:: What the task asks ::
Count the lines in the records below that contain the string "shoulder", treating uppercase and lowercase as different, and give only the number.

Records taken from a collection:
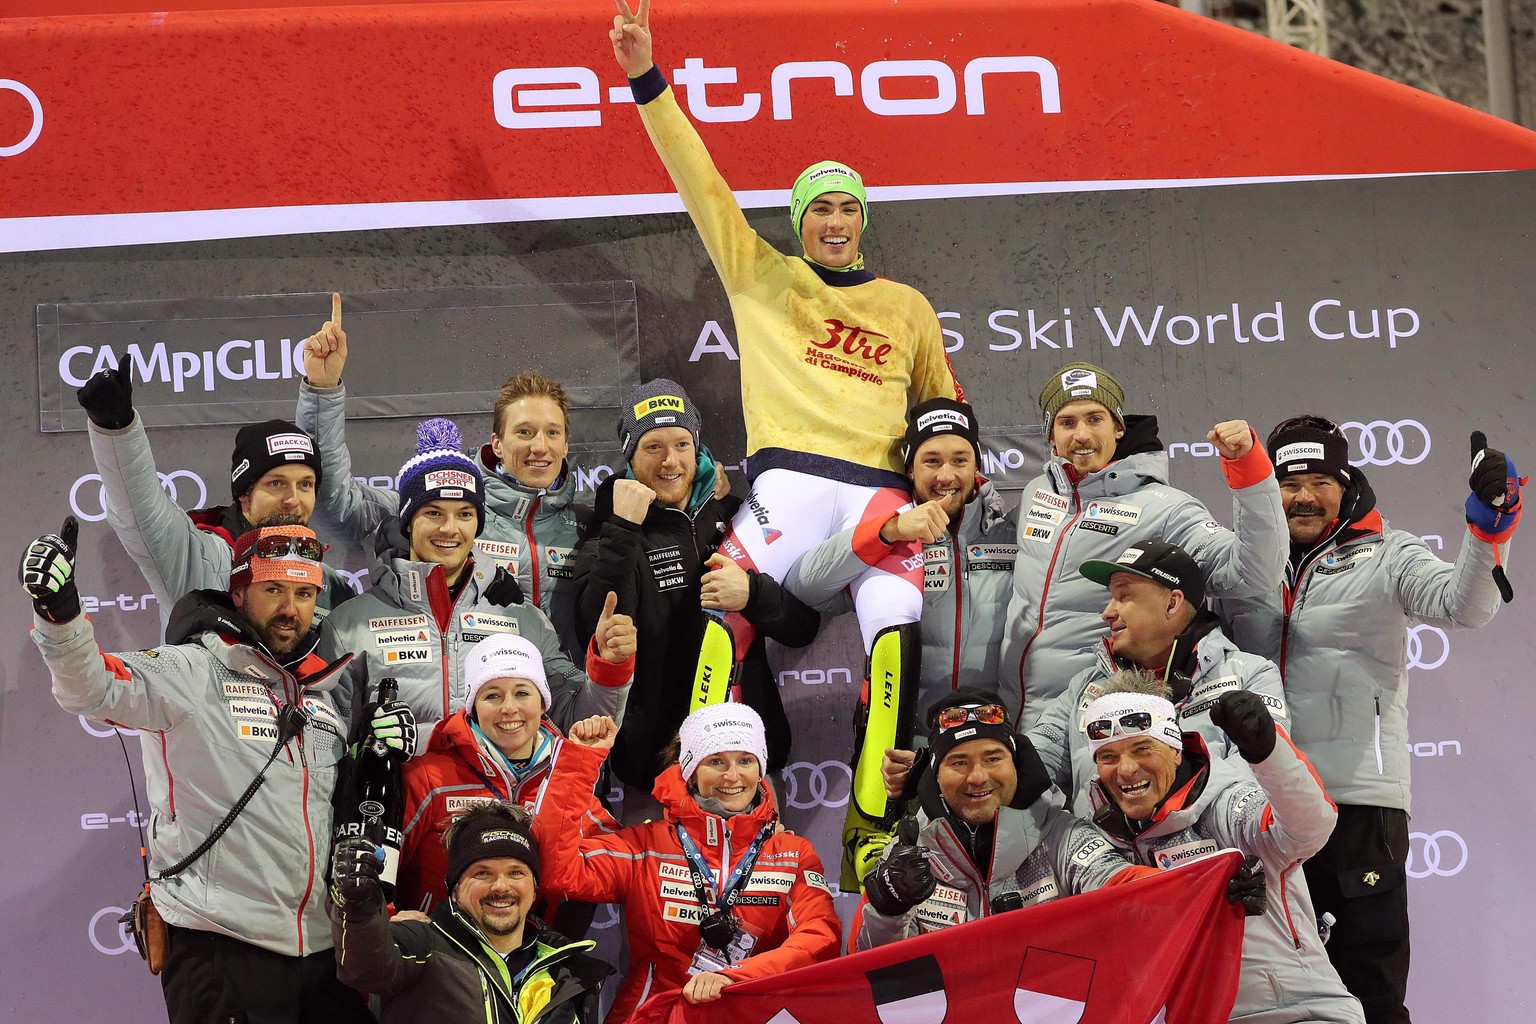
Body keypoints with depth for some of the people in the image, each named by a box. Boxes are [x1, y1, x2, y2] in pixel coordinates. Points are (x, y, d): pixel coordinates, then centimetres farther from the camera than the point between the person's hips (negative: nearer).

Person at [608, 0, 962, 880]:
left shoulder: (908, 308, 23)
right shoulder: (762, 277, 18)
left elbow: (946, 410, 30)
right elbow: (703, 184, 11)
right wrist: (647, 79, 4)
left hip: (883, 492, 1)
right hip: (790, 477, -1)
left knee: (897, 635, -21)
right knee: (725, 611, -25)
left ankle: (871, 827, -18)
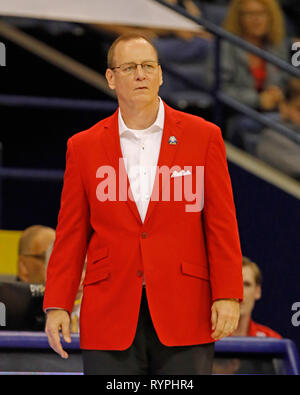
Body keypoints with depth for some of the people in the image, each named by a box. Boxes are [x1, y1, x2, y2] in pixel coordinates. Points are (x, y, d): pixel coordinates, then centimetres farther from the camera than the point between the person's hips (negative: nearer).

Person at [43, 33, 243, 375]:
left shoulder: (203, 137, 6)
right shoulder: (83, 147, 9)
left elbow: (222, 224, 4)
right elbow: (71, 235, 9)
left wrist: (227, 296, -5)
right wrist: (57, 306, 1)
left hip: (184, 315, -1)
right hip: (110, 316, 1)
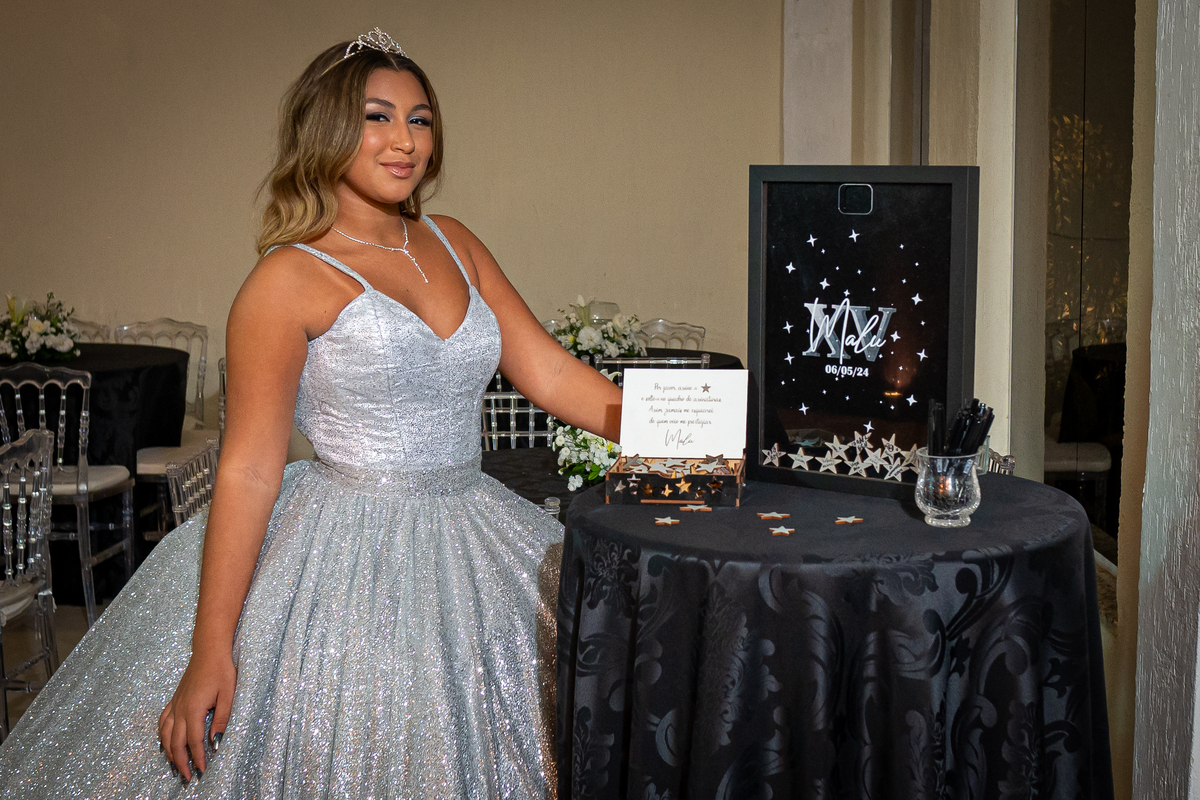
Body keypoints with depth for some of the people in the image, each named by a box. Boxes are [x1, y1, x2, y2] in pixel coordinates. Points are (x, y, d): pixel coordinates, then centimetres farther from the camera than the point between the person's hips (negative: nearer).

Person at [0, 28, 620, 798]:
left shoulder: (454, 244, 8)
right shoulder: (290, 281, -10)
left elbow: (549, 370, 6)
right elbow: (248, 471, -14)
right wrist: (210, 653, -16)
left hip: (471, 546, 6)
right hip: (347, 556, -6)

:: Answer to this task ::
6